É assegurado, nos termos da lei, o direito à proteção dos dados pessoais, inclusive nos meios digitais.

INCISO LXXIX – PROTEÇÃO DE DADOS

Com o avanço da tecnologia, a internet passou a fazer parte de diversas atividades em nosso cotidiano. Muitas vezes, preenchemos nossos dados em sites ou aplicativos sem refletirmos sobre os impactos que essas informações podem causar. Nesse contexto, cada vez mais, há uma preocupação sobre a proteção de dados pessoais.

É justamente sobre isso que o inciso LXXIX do artigo 5º trata, já que assegurar tal proteção tornou-se essencial à vida em sociedade. É importante pontuar que ele não se reduz ao ambiente virtual e engloba diversas situações. 

Quer saber mais sobre como a Constituição define este direito e por que ele é tão importante? Continue conosco! A Politize!, em parceria com a Civicus e o Instituto Mattos Filho, irá descomplicar mais um direito fundamental nessa série do projeto “Artigo Quinto”.

GARANTIA CONSTITUCIONAL: O QUE SIGNIFICA PROTEGER OS DADOS PESSOAIS

A informação sempre teve um valor na sociedade, mas sua importância tem aumentado devido ao crescimento do uso da tecnologia e à diminuição das barreiras geográficas. Atualmente, as interações dos usuários em plataformas digitais geram informações que podem ser aproveitadas de diversas maneiras. Ao traçar o perfil e o comportamento dos usuários, esses dados podem direcionar estratégias de marketing, políticas públicas e, ainda, personalizar a comunicação e os serviços de acordo com as preferências de diferentes públicos.

**Dados fornecidos:**
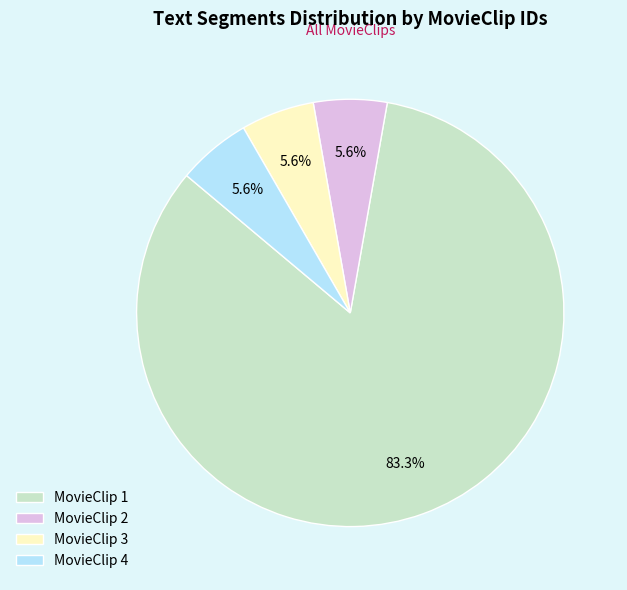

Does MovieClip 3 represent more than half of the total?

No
==
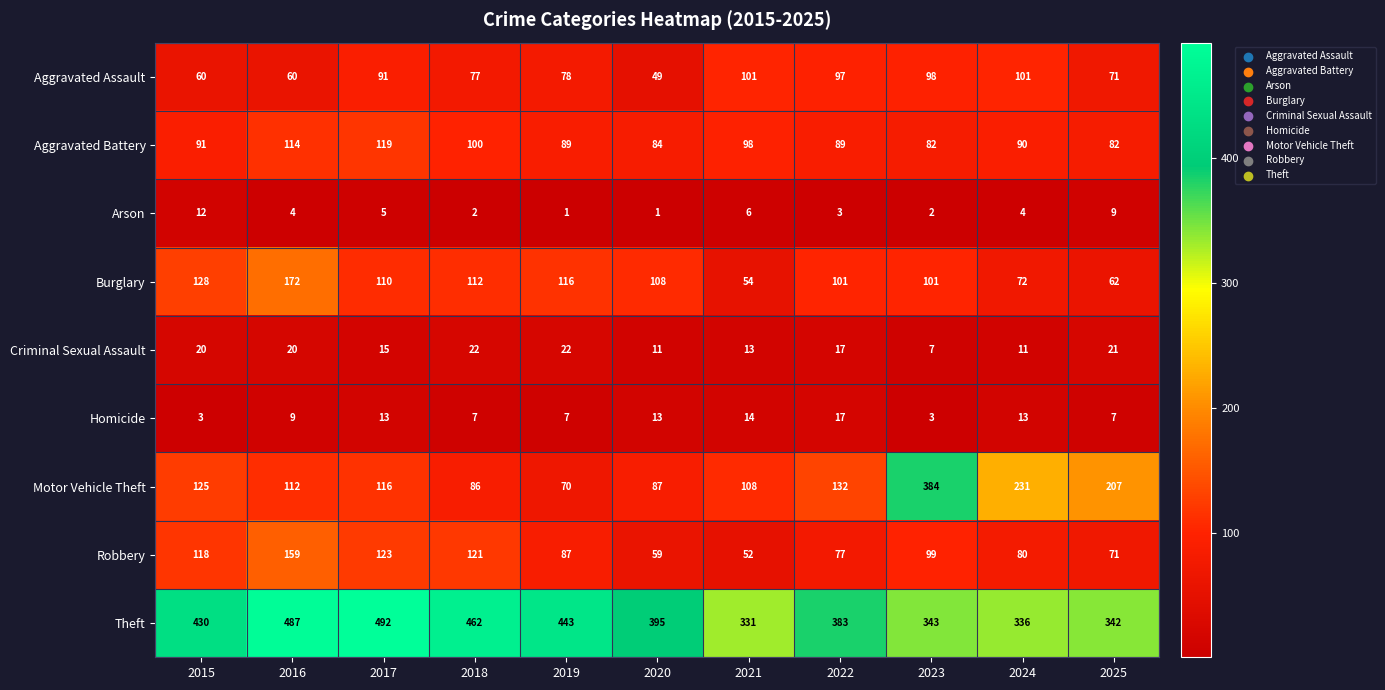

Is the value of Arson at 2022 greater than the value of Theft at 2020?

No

**Enunciado:** Transcreva na íntegra o texto sobre proteção de dados pessoais, preservando cada caractere, a pontuação e as quebras de parágrafo. Os itens provêm de uma fonte distinta da do texto.

**Espaço de resposta:**
É assegurado, nos termos da lei, o direito à proteção dos dados pessoais, inclusive nos meios digitais.

INCISO LXXIX – PROTEÇÃO DE DADOS

Com o avanço da tecnologia, a internet passou a fazer parte de diversas atividades em nosso cotidiano. Muitas vezes, preenchemos nossos dados em sites ou aplicativos sem refletirmos sobre os impactos que essas informações podem causar. Nesse contexto, cada vez mais, há uma preocupação sobre a proteção de dados pessoais.

É justamente sobre isso que o inciso LXXIX do artigo 5º trata, já que assegurar tal proteção tornou-se essencial à vida em sociedade. É importante pontuar que ele não se reduz ao ambiente virtual e engloba diversas situações. 

Quer saber mais sobre como a Constituição define este direito e por que ele é tão importante? Continue conosco! A Politize!, em parceria com a Civicus e o Instituto Mattos Filho, irá descomplicar mais um direito fundamental nessa série do projeto “Artigo Quinto”.

GARANTIA CONSTITUCIONAL: O QUE SIGNIFICA PROTEGER OS DADOS PESSOAIS

A informação sempre teve um valor na sociedade, mas sua importância tem aumentado devido ao crescimento do uso da tecnologia e à diminuição das barreiras geográficas. Atualmente, as interações dos usuários em plataformas digitais geram informações que podem ser aproveitadas de diversas maneiras. Ao traçar o perfil e o comportamento dos usuários, esses dados podem direcionar estratégias de marketing, políticas públicas e, ainda, personalizar a comunicação e os serviços de acordo com as preferências de diferentes públicos.